RECORDS FOR THE EXERCISE Start Marker

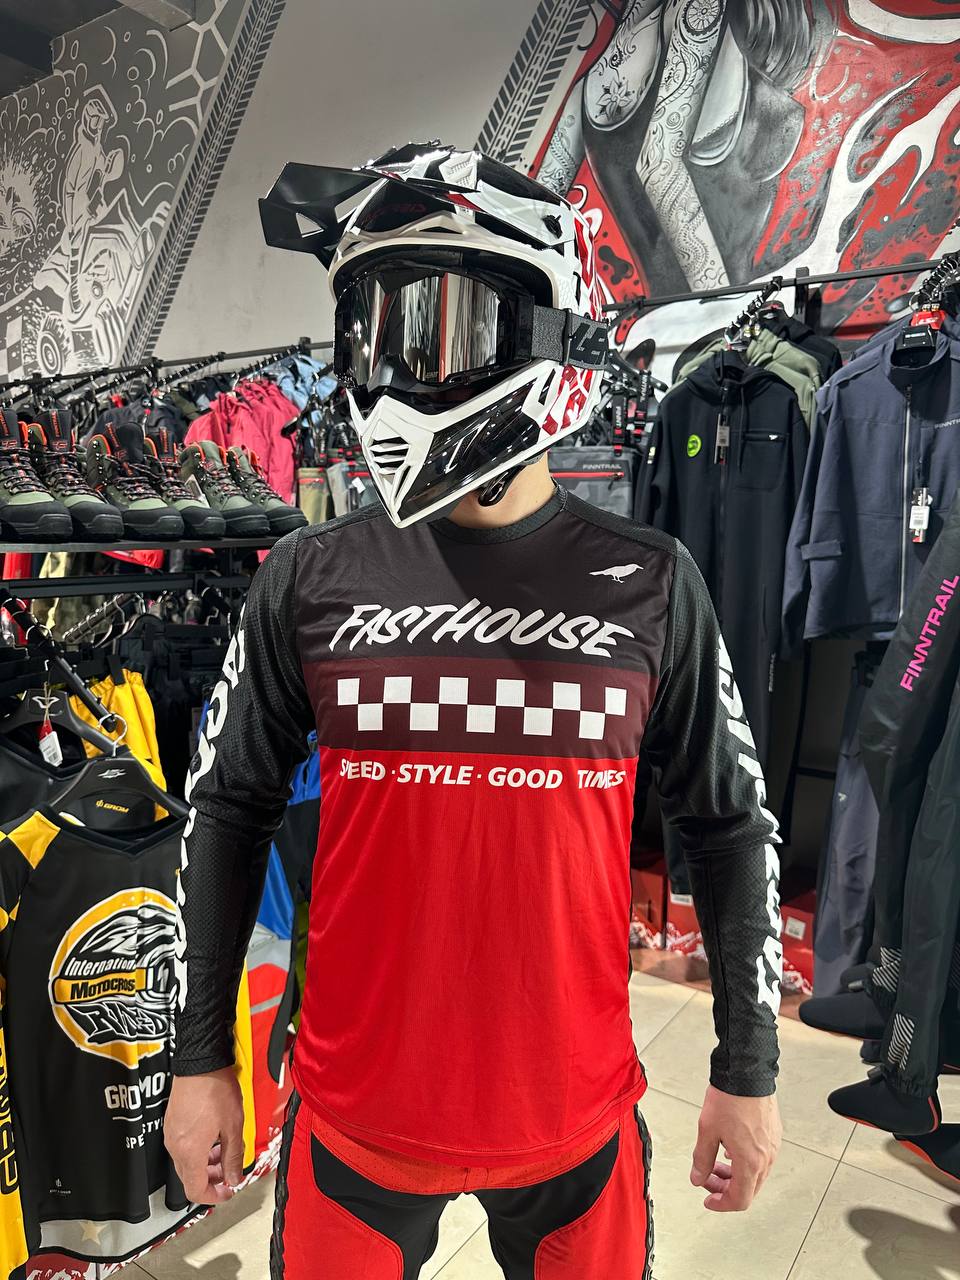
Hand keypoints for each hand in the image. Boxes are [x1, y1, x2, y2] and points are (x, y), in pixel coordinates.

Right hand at [164, 1069, 244, 1204]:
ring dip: (205, 1165)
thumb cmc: (216, 1089)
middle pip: (189, 1178)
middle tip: (229, 1174)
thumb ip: (233, 1157)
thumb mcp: (233, 1126)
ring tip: (224, 1154)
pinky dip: (197, 1151)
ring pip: (186, 1162)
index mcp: (189, 1152)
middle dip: (211, 1180)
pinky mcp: (171, 1123)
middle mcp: (175, 1146)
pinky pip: (182, 1147)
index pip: (195, 1190)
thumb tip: (235, 1179)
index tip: (227, 1192)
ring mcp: (171, 1134)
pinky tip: (213, 1139)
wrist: (200, 1062)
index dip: (213, 1197)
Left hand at [690, 1085, 780, 1211]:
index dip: (721, 1204)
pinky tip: (729, 1148)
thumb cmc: (729, 1098)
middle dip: (725, 1188)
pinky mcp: (774, 1135)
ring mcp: (772, 1146)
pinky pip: (761, 1159)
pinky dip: (744, 1162)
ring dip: (734, 1175)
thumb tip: (697, 1178)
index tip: (708, 1200)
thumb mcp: (707, 1130)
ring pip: (755, 1175)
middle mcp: (766, 1158)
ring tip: (715, 1161)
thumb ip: (702, 1159)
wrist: (747, 1072)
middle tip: (706, 1178)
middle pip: (748, 1189)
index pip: (740, 1200)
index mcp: (750, 1162)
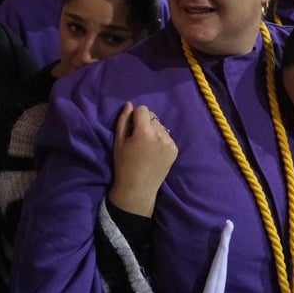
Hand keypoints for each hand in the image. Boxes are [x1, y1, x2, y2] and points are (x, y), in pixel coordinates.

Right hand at [110, 102, 176, 216]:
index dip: (136, 117)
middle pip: (153, 117)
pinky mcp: (175, 150)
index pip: (143, 109)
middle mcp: (160, 134)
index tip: (132, 129)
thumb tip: (129, 104)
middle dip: (145, 124)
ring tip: (146, 148)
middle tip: (138, 140)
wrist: (138, 188)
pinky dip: (161, 141)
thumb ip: (123, 121)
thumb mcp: (119, 142)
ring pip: (160, 127)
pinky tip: (154, 153)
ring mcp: (169, 143)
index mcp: (144, 131)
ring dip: (154, 132)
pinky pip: (167, 137)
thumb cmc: (124, 165)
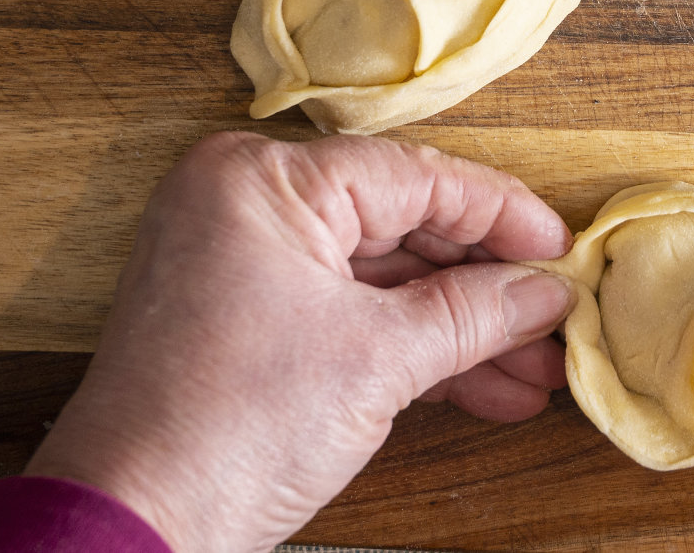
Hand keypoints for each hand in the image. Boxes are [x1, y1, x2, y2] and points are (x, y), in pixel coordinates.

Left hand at [25, 132, 575, 552]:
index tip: (564, 250)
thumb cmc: (230, 429)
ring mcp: (245, 260)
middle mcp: (248, 200)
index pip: (414, 176)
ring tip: (535, 369)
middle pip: (401, 225)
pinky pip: (346, 310)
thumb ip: (474, 314)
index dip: (501, 215)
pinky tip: (485, 386)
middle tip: (556, 316)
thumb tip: (546, 292)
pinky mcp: (247, 317)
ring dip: (459, 327)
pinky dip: (410, 349)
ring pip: (381, 277)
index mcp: (265, 179)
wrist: (129, 533)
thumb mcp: (377, 361)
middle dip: (485, 285)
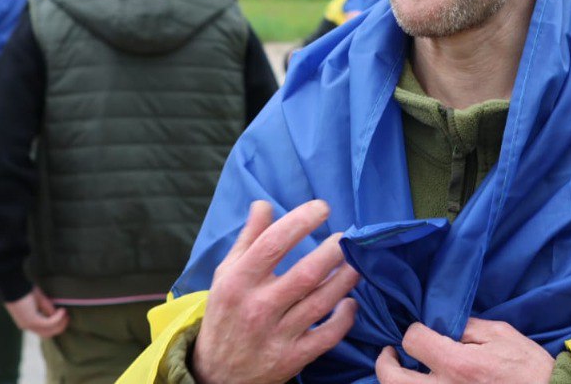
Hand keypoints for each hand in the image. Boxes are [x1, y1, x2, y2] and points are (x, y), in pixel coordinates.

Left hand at [5, 286, 68, 337]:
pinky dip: (58, 318)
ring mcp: (29, 325)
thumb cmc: (25, 291)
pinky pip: (49, 323)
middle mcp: (27, 326)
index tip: (64, 316)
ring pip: (49, 331)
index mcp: (27, 322)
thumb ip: (47, 309)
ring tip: (66, 313)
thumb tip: (56, 314)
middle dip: (60, 327)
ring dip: (60, 323)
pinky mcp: (32, 321)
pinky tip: (62, 310)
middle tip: (68, 317)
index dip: (56, 325)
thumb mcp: (39, 301)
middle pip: (48, 334)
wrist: (13, 287)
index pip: (44, 331)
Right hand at [191, 199, 359, 383]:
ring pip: (322, 302)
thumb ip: (248, 239)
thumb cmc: (225, 315)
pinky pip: (328, 335)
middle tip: (345, 238)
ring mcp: (277, 335)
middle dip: (333, 251)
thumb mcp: (226, 275)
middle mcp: (257, 307)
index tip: (322, 208)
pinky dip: (345, 317)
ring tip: (354, 262)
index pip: (272, 243)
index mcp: (238, 282)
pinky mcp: (293, 358)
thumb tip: (263, 204)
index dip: (301, 221)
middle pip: (306, 273)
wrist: (216, 374)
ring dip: (345, 278)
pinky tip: (350, 301)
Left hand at [376, 318, 554, 383]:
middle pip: (392, 379)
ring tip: (400, 369)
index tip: (421, 329)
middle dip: (384, 363)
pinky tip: (421, 380)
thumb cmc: (526, 365)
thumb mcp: (499, 333)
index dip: (413, 330)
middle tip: (389, 352)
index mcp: (457, 364)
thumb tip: (441, 323)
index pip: (413, 341)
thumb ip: (466, 326)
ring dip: (396, 380)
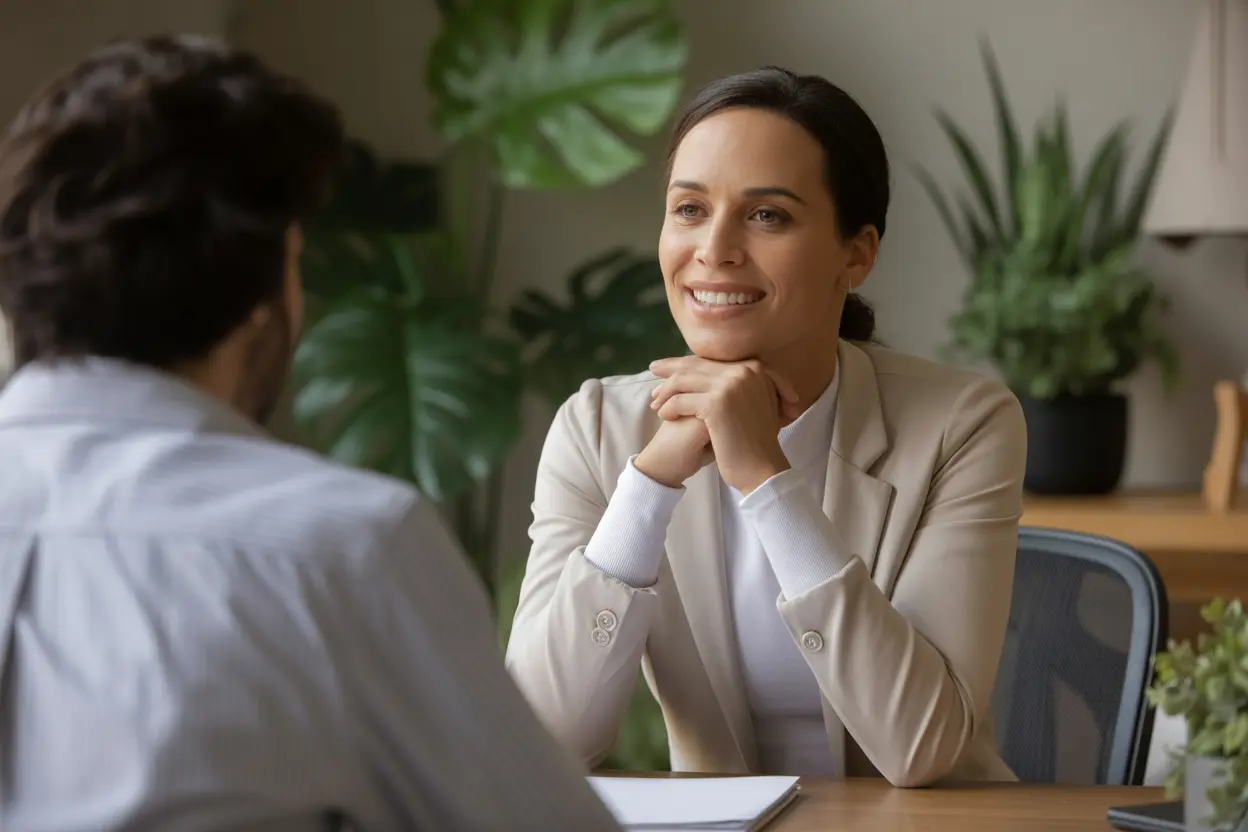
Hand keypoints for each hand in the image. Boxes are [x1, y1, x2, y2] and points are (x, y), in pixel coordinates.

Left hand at [649, 356, 800, 494]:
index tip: (669, 366)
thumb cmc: (756, 441)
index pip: (711, 359)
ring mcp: (731, 385)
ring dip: (666, 390)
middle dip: (671, 368)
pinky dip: (668, 407)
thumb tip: (710, 374)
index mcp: (755, 368)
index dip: (688, 361)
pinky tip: (663, 415)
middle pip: (696, 365)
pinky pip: (681, 400)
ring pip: (685, 380)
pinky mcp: (717, 403)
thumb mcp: (752, 403)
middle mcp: (744, 371)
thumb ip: (738, 385)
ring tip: (656, 401)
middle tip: (653, 371)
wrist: (764, 468)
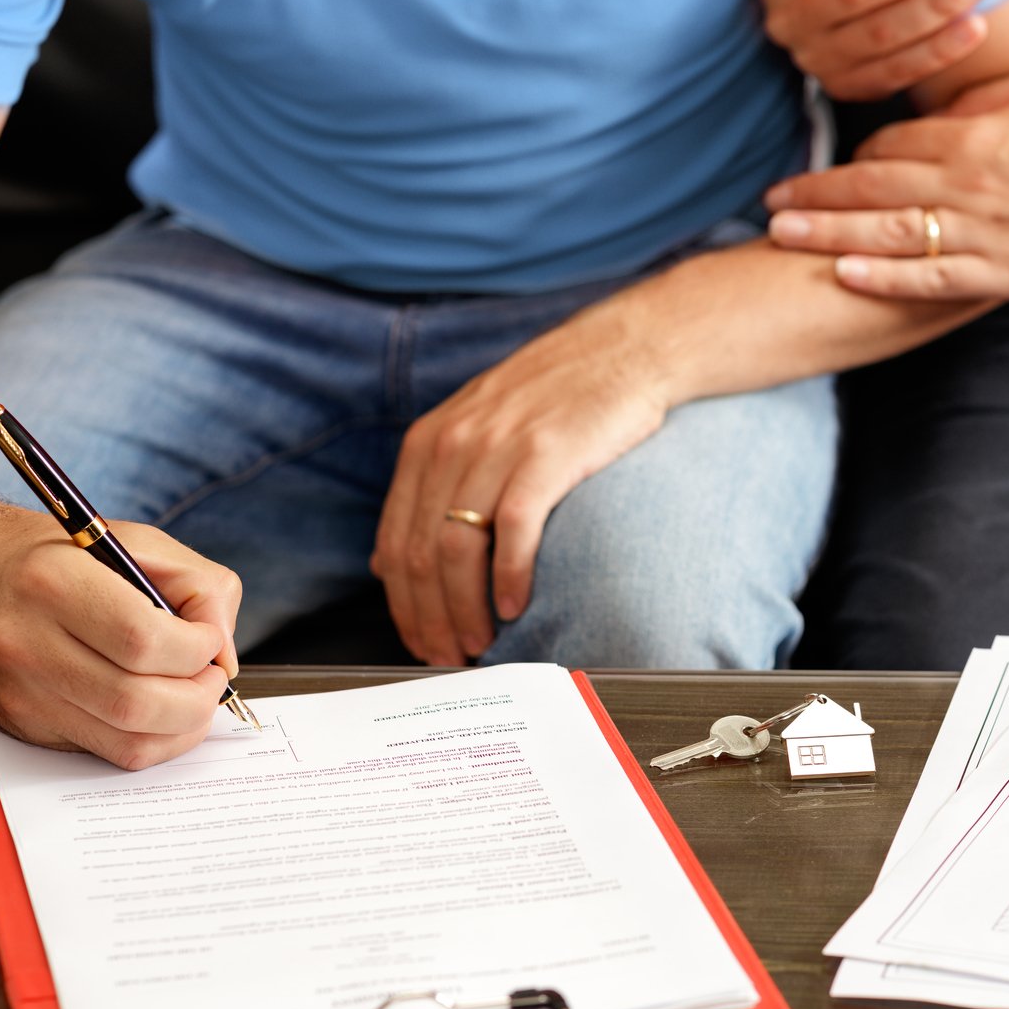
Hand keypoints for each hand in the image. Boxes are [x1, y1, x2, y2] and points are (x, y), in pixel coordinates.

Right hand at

RECORDS FOR THE EXERCISE End Marker

TASK OBJECTIVE.
Give back the records above exactly, with no pictures.

TASK OUTPUT.
Hand keypoints for each hand in the image. Boxes are [x1, y1, x2, y2] and points are (x, y), in pixel coordinates.

Right hand at [164, 1069, 244, 1204]:
ring dip: (205, 1165)
thumb cmc: (216, 1089)
middle pip: (189, 1178)
middle tip: (229, 1174)
thumb ip: (233, 1157)
thumb mcp: (233, 1126)
ring tip: (224, 1154)
pinky dip: (197, 1151)
ring pip: (186, 1162)
index mcp: (189, 1152)
middle dip: (211, 1180)
pinky mcp: (171, 1123)
middle mcp: (175, 1146)
pinky pip: (182, 1147)
index pip: (195, 1190)
thumb tip: (235, 1179)
index tip: (227, 1192)
ring mcp: (171, 1134)
pinky tip: (213, 1139)
wrist: (200, 1062)
index dip: (213, 1197)
Left hand at [690, 1085, 780, 1211]:
index dip: (721, 1204)
pinky tip: (729, 1148)
thumb cmc: (729, 1098)
middle dip: (725, 1188)
pinky mcp: (774, 1135)
ring mcp: (772, 1146)
pinky pip: (761, 1159)
pinky dip: (744, 1162)
ring dip: (734, 1175)
thumb tip: (697, 1178)
index tip: (708, 1200)
thumb mcp: (707, 1130)
ring pip: (755, 1175)
middle mcp: (766, 1158)
ring tip: (715, 1161)
thumb ip: (702, 1159)
wrist: (747, 1072)
middle tip: (706, 1178)
middle pip: (748, 1189)
index pip: (740, 1200)
index mcp: (750, 1162)
Hand keypoints for each hand in the image. Boxes are [x1, y1, x2, y2] and points are (x, y), in pixel coordinates.

Right hand at [110, 102, 176, 216]:
index dip: (136, 117)
middle pip: (153, 117)
pinky mcp: (175, 150)
index pip: (143, 109)
middle mcp: (160, 134)
index tip: (132, 129)
thumb tip: (129, 104)
middle dip: (145, 124)
ring tip: (146, 148)
middle tip: (138, 140)
wrist: (138, 188)
pinky dip: (161, 141)
thumb ip: (123, 121)
thumb mcp: (119, 142)
ring pip: (160, 127)
pinky tip: (154, 153)
ring mcp: (169, 143)
index mcp: (144, 131)
ring dip: (154, 132)
pinky pip: (167, 137)
thumb cmc: (124, 165)
Hand keypoints for each hand in the image. Boxes are [x1, y1, x2, y2] and points are (x, y), in pixel coordinates.

Left hand at [25, 132, 575, 552]:
index tip: (564, 250)
thumb cmc: (230, 429)
ring mcp: (245, 260)
middle mcp: (248, 200)
index pip: (414, 176)
ring tip: (535, 369)
middle pip: (401, 225)
pinky pip: (346, 310)
thumb ip: (474, 314)
index dip: (501, 215)
pinky tip: (485, 386)
middle tip: (556, 316)
thumb tip: (546, 292)
pinky mcp: (247, 317)
ring dip: (459, 327)
pinky dip: (410, 349)
ring pip: (381, 277)
index mcp: (265, 179)
wrist: (129, 533)
thumb mcp: (377, 361)
middle dip: (485, 285)
Hand keypoints for each hand in the image. Boxes are [x1, y1, x2, y2] and points are (x, y), in pixel coordinates.

Left hand at [5, 286, 68, 337]:
pinky dip: (58, 318)
ring mcp: (29, 325)
thumb cmc: (25, 291)
pinky pip: (49, 323)
middle mcp: (27, 326)
index tip: (64, 316)
ring pip: (49, 331)
index mcp: (27, 322)
thumb ip: (47, 309)
ring tip: (66, 313)
thumb tip: (56, 314)
middle dip: (60, 327)
ring dip: (60, 323)
pinky mcp: (32, 321)
pinky tip: (62, 310)
middle tip: (68, 317)
index dip: (56, 325)
thumb mcp: (39, 301)
middle pip: (48, 334)
wrist: (13, 287)
index pip: (44, 331)
Right hand at [191, 199, 359, 383]:
ring pip: (322, 302)
thumb ip: (248, 239)
thumb cmc: (225, 315)
pinky pip: (328, 335)
middle tip: (345, 238)
ring mcp: (277, 335)
middle dip: (333, 251)
thumb mcp: (226, 275)
middle mcp: (257, 307)
index tip: (322, 208)
pinky dip: (345, 317)
ring tip: (354, 262)
index pip: (272, 243)
index mcp: (238, 282)
pinky mcp: (293, 358)
thumb tip: (263, 204)
index dip: (301, 221)
middle pip: (306, 273)
wrist: (216, 374)
ring dip: (345, 278)
pinky tip: (350, 301)
Left hand at [376, 318, 554, 383]:
middle pip: (392, 379)
ring tip: (400, 369)
index tip: (421, 329)
middle dip: (384, 363)
pinky tip: (421, 380)
thumb cmc: (526, 365)
thumb mcp: (499, 333)
index dip: (413, 330)
middle tip: (389, 352)
index mcp: (457, 364)
thumb tip: (441, 323)
index pip: (413, 341)
thumb ip: (466, 326)
ring dip: (396, 380)
Hand keypoints for each hand in the image. Boxes are [x1, y1, x2, y2] and points are (x, y), in pixel coordinates.

Left hand at [649, 356, 800, 494]:
index tip: (669, 366)
thumb cmc: (756, 441)
index pip: (711, 359)
ring mcp: (731, 385)
ring dip: (666, 390)
middle dip: (671, 368)
pinky dip: (668, 407)
thumb tip: (710, 374)
index mcp: (755, 368)
index dip: (688, 361)
pinky tip: (663, 415)
middle pip: (696, 365)
pinky pip: (681, 400)
ring pip: (685, 380)
pinky mcp: (717, 403)
thumb mcp: (752, 403)
middle mcp: (744, 371)
thumb ip: (738, 385)
ring tip: (656, 401)
middle tip: (653, 371)
wrist: (764, 468)
Hand keypoints for each hand in the image. Boxes are [x1, y1, x2, y2] and points are (x, y), in pixel coordinates.

Right hand at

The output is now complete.